Repsol, cartera de suministro orientada al Atlántico
La razón subyacente es geográfica y estratégica al mismo tiempo. Según Imaz, el 60% del petróleo que llega a España procede de América, mientras que el 30% procede de África, tanto del norte del continente como de la costa occidental.
Sólo el 6% o el 7% proceden de Oriente Medio.
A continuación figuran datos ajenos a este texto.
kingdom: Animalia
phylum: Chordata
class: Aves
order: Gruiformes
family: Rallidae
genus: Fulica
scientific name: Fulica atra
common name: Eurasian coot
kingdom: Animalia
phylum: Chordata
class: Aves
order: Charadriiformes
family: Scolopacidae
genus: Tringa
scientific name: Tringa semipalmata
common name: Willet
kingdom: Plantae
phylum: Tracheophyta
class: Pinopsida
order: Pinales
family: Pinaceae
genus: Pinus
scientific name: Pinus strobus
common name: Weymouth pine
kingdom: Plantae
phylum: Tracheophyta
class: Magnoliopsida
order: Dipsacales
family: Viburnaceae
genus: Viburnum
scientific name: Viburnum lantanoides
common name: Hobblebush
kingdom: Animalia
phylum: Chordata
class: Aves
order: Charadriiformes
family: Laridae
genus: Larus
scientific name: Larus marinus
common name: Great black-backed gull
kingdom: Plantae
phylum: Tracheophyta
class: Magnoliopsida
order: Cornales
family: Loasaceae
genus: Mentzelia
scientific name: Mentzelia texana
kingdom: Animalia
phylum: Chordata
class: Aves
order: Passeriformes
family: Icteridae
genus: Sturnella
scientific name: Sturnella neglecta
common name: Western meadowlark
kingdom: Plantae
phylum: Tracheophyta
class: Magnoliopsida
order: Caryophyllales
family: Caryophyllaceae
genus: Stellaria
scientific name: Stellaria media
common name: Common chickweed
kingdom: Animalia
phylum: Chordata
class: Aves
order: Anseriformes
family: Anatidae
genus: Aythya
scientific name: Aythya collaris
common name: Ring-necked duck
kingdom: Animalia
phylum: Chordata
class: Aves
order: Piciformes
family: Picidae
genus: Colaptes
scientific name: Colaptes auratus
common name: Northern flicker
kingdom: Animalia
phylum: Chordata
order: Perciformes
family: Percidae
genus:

Esta composición de la oferta hace que España esté muy marginalmente expuesta a cierres o restricciones en el Estrecho de Ormuz, por donde pasa el grueso del crudo que abastece al centro y norte de Europa.
A este factor geográfico se suma la calidad del tejido industrial del refino.
El directivo de Repsol destacó que España cuenta con «refinerías grandes, buenas y con un alto grado de conversión», capaces de procesar hasta 60 tipos diferentes de crudo cada año, lo que proporciona una flexibilidad de suministro que pocos países del continente pueden igualar.
Entre las empresas con instalaciones en territorio español, Imaz citó a Moeve, BP y la propia Repsol como pilares de esa capacidad.
El bloqueo de Trump y su lógica de presión
Él origen de la crisis actual se remonta al domingo 13 de abril, cuando Trump anunció en su red Truth Social que la Marina de los Estados Unidos comenzaría a bloquear todos los barcos que intentaran entrar o salir del país. Estrecho de Ormuzcon el objetivo declarado de reducir la capacidad de Irán para financiar su defensa limitando sus ingresos petroleros.
La medida tenía una lógica estratégica precisa pero un coste económico inmediato. Los precios del petróleo se dispararon y el barril de Brent subió un 8% hasta 104 dolares.
La presión inflacionaria que esto supone sobre la economía estadounidense fue un arma de doble filo para el propio Trump: el aumento de los precios del petróleo ha contribuido a elevar la inflación hasta el 3,3% en marzo, frente al 2,4% de febrero, y los estadounidenses ya pagaban más de cuatro dólares por galón de gasolina.
Un bloqueo efectivo obligaría a Beijing a reorientarse suministro urgentecon consecuencias en los mercados globales que son difíciles de evaluar.